Adam Smith on accountability in education

The estimable Adam Smith, writing over two centuries ago. When you read the following passage, do you find (as I do) that Smith is describing many current public schools and state universities?

adamsmith“In other universities, the teacher is prohibited from receiving any honorary or fee from his pupils, and his salary constitutes the whole of the revenue which he derives from his office. His interest is, in this case, set as directly in opposition to his duty as it is possible to set it. It is the interest of every man to live as much at his ease as he can; and if his emoluments are to be precisely the same, whether he does or does not perform some very laborious duty, it is certainly his interest, at least as interest is vulgarly understood, either to neglect it altogether, or, if he is subject to some authority which will not suffer him to do this, to perform it in as careless and slovenly a manner as that authority will permit. If he is naturally active and a lover of labour, it is his interest to employ that activity in any way from which he can derive some advantage, rather than in the performance of his duty, from which he can derive none.

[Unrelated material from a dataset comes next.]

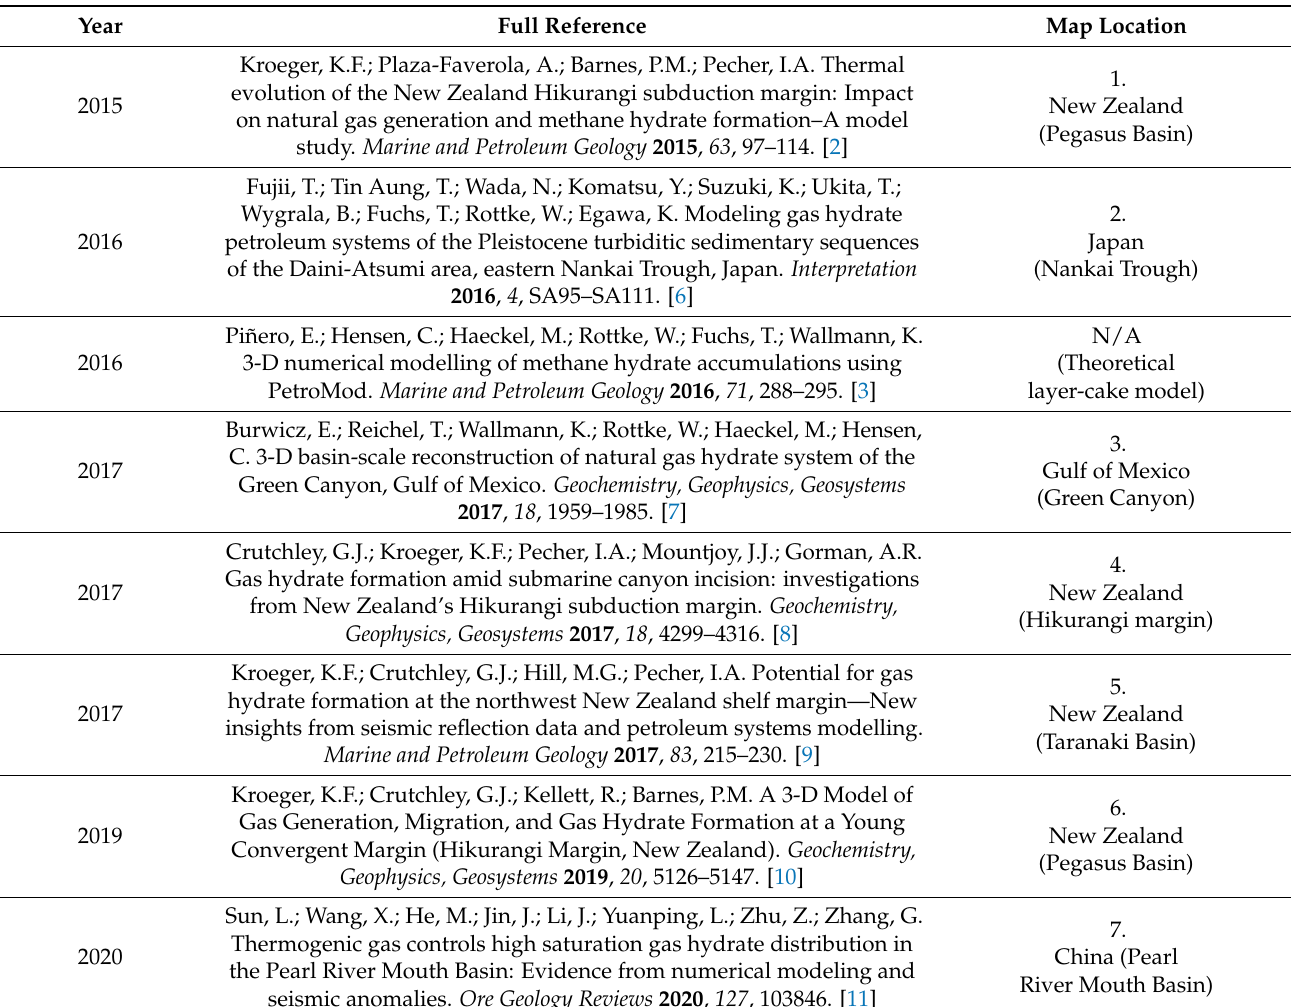
Table 1. Basic metadata of the modelling studies surveyed that use TOC and/or HI values.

“If the authority to which he is subject resides in the body corporate, the college, or university, of which he himself is a member, and in which the greater part of the other members are, like himself, persons who either are, or ought to be teachers, they are likely to make a common cause, to be all very indulgent to one another, and every man to consent that his neighbour may neglect his duty, provided he himself is allowed to neglect his own. In the university of Oxford, the greater part of the public professors have, for these many years, given up altogether even the pretence of teaching.

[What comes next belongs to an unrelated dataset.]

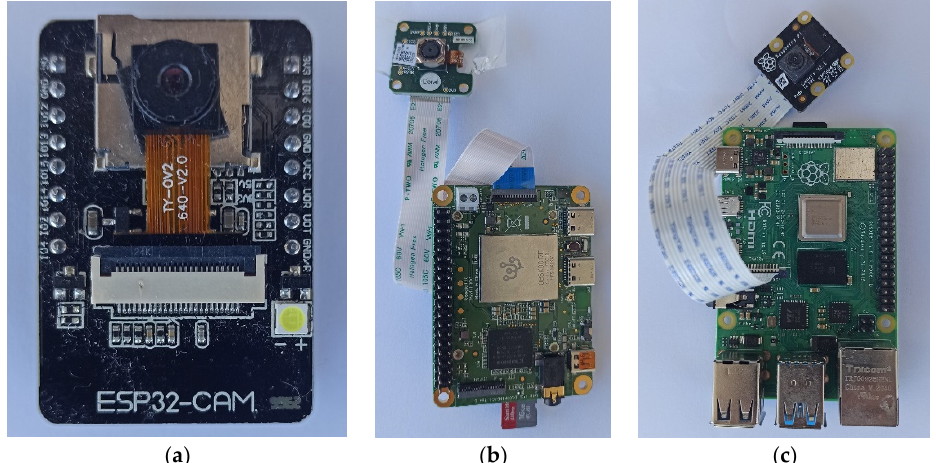
Figure 1. ( a ) The ESP32-CAM-based device, ( b ) the Coral-based device, and ( c ) the Raspberry Pi4 device.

“If the authority to which he is subject resides, not so much in the body corporate, of which he is a member, as in some other extraneous persons, in the bishop of the diocese, for example, in the governor of the province, or, perhaps, in some minister of state, it is not, indeed, in this case, very likely that he will be suffered to neglect his duty altogether. All that such superiors, however, can force him to do, is to attend upon his pupils a certain number of hours, that is, to give a certain number of lectures in the week, or in the year. What those lectures shall be, must still depend upon the diligence of the teacher; and that diligence is likely to be proportioned to the motives which he has for exerting it. An extraneous jurisdiction of this kind, besides, is liable to be exercised both ignorantly and capriciously. In its nature, it is arbitrary and discretionary; and the persons who exercise it, neither attending upon the lectures of the teacher themselves, nor perhaps understanding the sciences which it is his business to teach, are seldom capable of exercising it with judgment.”

smith-wealth-of-nations-100x143From: Adam Smith, AN INQUIRY INTO THE NATURE AND CAUSES OF THE WEALTH OF NATIONS (1776).
BOOK V. OF THE REVENUE OF THE SOVEREIGN OR COMMONWEALTH.
CHAPTER I. OF THE EXPENSES OF THE SOVEREIGN OR COMMONWEALTH.
PART III. Of the Expense of public Works and public Institutions.
ART. II.—Of the Expense of the Institution for the Education of Youth.